WELCOME Some of the 340 incoming cadets of Class 2029 of the Philippine Military Academy undergo physical tests at their reception rites at the academy’s grounds in Baguio City on Sunday. —PHOTO COURTESY OF PHILIPPINE MILITARY ACADEMY
BAGUIO CITY—Around 340 first-year cadets, 66 of them women, stepped into Fort Del Pilar for the first time on Sunday (June 1) during the annual reception rites of the Philippine Military Academy (PMA).
The plebes will compose the premier military school’s Class of 2029, according to Navy Lt. Jesse Nestor Saludo, PMA chief of public affairs. They were among the 1,701 individuals across the country who passed the PMA entrance examinations. The incoming cadets passed subsequent physical and medical screenings.

- [ASSIGNMENT]: Copy out the entire news report on the Philippine Military Academy's reception rites for the Class of 2029 word for word, with nothing left out or changed.

- [DATASET CONTENT]:
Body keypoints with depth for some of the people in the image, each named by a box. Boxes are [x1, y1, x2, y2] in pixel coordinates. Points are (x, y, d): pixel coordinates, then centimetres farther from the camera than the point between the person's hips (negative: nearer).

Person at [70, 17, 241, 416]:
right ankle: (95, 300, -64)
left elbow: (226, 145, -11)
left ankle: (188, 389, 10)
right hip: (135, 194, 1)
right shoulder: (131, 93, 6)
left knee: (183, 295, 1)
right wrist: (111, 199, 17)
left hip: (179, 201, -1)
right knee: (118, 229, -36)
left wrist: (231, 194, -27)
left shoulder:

- [WRITTEN RESPONSE]:
WELCOME Some of the 340 incoming cadets of Class 2029 of the Philippine Military Academy undergo physical tests at their reception rites at the academy’s grounds in Baguio City on Sunday. —PHOTO COURTESY OF PHILIPPINE MILITARY ACADEMY
BAGUIO CITY—Around 340 first-year cadets, 66 of them women, stepped into Fort Del Pilar for the first time on Sunday (June 1) during the annual reception rites of the Philippine Military Academy (PMA).
The plebes will compose the premier military school’s Class of 2029, according to Navy Lt. Jesse Nestor Saludo, PMA chief of public affairs. They were among the 1,701 individuals across the country who passed the PMA entrance examinations. The incoming cadets passed subsequent physical and medical screenings.